Human keypoint data:
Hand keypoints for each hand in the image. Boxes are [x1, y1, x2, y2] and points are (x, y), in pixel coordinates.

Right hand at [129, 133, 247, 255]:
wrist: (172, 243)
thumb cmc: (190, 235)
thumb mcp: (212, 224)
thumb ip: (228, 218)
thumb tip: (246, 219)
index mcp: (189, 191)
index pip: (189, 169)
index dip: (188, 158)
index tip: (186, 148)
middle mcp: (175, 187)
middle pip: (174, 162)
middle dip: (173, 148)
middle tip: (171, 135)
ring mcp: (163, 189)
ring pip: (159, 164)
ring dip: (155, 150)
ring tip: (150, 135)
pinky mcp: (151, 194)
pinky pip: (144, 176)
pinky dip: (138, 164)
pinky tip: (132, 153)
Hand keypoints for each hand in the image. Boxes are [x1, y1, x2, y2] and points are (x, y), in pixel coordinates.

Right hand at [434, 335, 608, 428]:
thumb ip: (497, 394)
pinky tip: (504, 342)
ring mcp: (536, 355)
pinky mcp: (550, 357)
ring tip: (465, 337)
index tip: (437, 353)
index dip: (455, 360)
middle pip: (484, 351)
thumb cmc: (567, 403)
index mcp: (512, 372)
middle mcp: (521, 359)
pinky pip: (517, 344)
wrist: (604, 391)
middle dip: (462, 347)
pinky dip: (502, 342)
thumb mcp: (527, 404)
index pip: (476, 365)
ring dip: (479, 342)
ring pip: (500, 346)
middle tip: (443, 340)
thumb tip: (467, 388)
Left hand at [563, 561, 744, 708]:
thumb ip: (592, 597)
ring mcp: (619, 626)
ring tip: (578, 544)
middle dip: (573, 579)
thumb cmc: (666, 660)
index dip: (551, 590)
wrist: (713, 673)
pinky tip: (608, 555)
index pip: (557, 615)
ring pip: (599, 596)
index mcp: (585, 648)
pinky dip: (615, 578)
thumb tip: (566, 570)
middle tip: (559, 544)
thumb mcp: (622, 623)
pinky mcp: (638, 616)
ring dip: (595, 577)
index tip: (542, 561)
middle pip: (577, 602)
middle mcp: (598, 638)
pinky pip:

### WHAT YOU WILL DO
How many of the lines above include "hand"? Only the number should be given.

### YOUR SOLUTION
5